● **EXERCISE**: Pull out every line in the listing below that contains the word "planning", and copy each one as it appears.

——

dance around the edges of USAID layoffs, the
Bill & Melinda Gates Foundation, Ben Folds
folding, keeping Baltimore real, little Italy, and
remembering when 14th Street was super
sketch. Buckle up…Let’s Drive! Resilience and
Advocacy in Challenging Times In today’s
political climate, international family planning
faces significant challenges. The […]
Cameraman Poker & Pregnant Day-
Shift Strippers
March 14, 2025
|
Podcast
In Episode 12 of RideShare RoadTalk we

——

● **RESPONSE AREA**:
political climate, international family planning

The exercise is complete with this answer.